Submitted by AWL on 17 November, 2020 - 3:19 Author: Colin Foster
Labour NEC image

Four points to take away from the Labour Party National Executive (NEC) election results announced on 13 November.

• The balance between broadly-left and broadly-right in the membership is not much changed. The left slate (not a good left slate, in our view, but the left slate) did better than it expected, winning five constituency seats. The “old” right won three, and the ninth place was taken by Ann Black, an NEC member on the “centre-left” slate from 2000 to 2018 but now seen as definitely “centre”.

• Keir Starmer has a stronger majority on the Executive, because of the change to electing the constituency seats to STV. Still, it is narrow, and relies on him keeping the support of GMB and Unison.

• The turnout, at 27%, was only slightly down on previous elections (except when they coincided with leadership elections). Stories that many thousands of ballot papers had been ruled invalid seem thin: more likely, some voters voted in only one section and had their ballots recorded as “blank” in others.

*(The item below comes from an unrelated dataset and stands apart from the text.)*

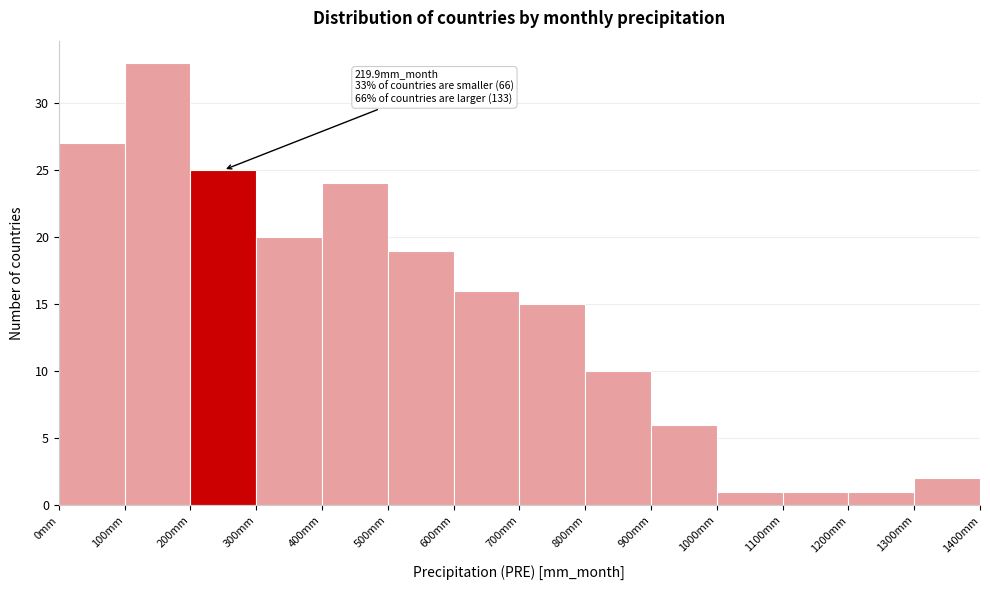

Which range on the x-axis has the tallest bar?

100 to 200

• The “official” left won Young Labour heavily. But the turnout there was only 8,000 votes. The YL “official” left is even more Stalinoid-Brexity-leaning than the older “official” left, and YL under its rule is probably even weaker than it was with right-wing rule. “Alternative” left candidates failed to get onto the ballot paper because the lack of political life in YL made it hard even to contact people to ask for nominations. Labour Students was disbanded in September 2019 and there are no signs yet of relaunch.